Le budget estime que ces mesures créeront 142 000 nouveaux emplois nets et 47 000 de plus si l’on tient compte de l’« effet de levier » provincial et municipal. Selon ces chiffres, le chômage devrait demeurer inférieur à 7 % l’année prochaine. Mais la capacité de créer des emplois additionnels est douteuse, puisque les municipalités sont à court d’argent et que rien ne garantit que les emplois prévus grâce à l’effet de levier des prêts et du logement se matérialiseront.

Note : Incomplet

Le budget fédéral de 2009 a été préparé dans un climat exceptionnel d’attention et d’anticipation. Il a été élaboré dans la foulée d’une crise financière qui a déstabilisé l’économie mondiale et provoqué un revirement fondamental des politiques économiques généralement acceptées.

Le règne de trente années de baisses d’impôt basées sur une relance économique par l’offre, de discipline fiscale, de déréglementation et de privatisation en tant que principes d’orthodoxie économique a pris fin. Désormais, les gouvernements du monde favorisent une gouvernance active, le retour à la réglementation et des mesures de stimulation keynésiennes comme solutions à la crise économique et financière.

Dans son premier test de navigation dans ces eaux inconnues – son énoncé économique de novembre – le gouvernement Harper a échoué à plusieurs égards. Il a présenté des prévisions peu plausibles, en plus de faire preuve d’une attitude cavalière face à la crise économique et d’un opportunisme crasse qui s’est retourné contre lui et a presque entraîné sa chute.

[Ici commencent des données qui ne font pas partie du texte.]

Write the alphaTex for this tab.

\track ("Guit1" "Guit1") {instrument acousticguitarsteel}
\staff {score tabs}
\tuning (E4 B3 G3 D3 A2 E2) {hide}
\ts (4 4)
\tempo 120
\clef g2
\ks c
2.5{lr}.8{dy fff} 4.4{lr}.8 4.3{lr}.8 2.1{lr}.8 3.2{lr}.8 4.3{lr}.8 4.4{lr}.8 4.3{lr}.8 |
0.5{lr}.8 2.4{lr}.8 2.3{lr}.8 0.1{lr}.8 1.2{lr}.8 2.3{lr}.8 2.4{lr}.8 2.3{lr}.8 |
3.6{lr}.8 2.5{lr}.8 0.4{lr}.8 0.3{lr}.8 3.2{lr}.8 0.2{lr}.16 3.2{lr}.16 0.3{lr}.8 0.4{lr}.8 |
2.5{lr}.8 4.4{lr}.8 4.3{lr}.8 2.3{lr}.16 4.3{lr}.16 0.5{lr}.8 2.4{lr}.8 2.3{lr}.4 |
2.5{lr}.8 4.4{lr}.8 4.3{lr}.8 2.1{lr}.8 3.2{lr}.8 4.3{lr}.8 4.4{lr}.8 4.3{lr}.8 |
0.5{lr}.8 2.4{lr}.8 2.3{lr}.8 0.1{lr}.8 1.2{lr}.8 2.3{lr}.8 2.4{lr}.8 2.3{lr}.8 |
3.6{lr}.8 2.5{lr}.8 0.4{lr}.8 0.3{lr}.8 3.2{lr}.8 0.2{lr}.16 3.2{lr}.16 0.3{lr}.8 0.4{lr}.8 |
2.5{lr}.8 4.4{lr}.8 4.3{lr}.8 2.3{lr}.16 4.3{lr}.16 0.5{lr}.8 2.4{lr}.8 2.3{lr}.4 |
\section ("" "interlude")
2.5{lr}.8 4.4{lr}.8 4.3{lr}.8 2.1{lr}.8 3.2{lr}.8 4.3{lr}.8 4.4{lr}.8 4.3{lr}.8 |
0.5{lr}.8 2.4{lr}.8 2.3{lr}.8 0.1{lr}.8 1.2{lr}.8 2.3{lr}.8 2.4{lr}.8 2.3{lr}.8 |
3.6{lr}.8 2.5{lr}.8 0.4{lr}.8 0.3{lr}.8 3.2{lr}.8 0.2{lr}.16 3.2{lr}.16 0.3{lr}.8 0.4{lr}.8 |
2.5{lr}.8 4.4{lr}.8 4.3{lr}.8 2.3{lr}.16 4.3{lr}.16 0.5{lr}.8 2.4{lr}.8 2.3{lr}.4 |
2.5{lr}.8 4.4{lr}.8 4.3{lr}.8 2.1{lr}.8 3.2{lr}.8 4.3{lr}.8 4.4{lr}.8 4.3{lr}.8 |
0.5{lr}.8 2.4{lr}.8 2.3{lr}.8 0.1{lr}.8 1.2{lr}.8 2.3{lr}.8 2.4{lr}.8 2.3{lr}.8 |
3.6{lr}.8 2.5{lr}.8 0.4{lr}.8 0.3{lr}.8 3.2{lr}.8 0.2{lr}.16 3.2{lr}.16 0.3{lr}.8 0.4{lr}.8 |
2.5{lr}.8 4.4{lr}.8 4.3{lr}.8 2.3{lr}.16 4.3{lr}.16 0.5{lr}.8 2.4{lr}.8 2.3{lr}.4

Dans un contexte économique qui ne s’améliore pas, le budget fédéral de 2009 avait d’autres épreuves à surmonter : 1) il devait obtenir l’appui politique nécessaire pour garder le pouvoir et 2) il devait livrer la marchandise sur des points économiques clés : stimulation de l’économie, protection des plus vulnérables et maintien et création d’emplois par la relance de l’économie.

Le budget semble avoir réussi son premier examen politique avec l’appui de l’opposition libérale. Même s’il est encore difficile de savoir s’il finira par atteindre ses objectifs économiques importants, ce premier bulletin de notes indique qu’il a encore bien du chemin à faire.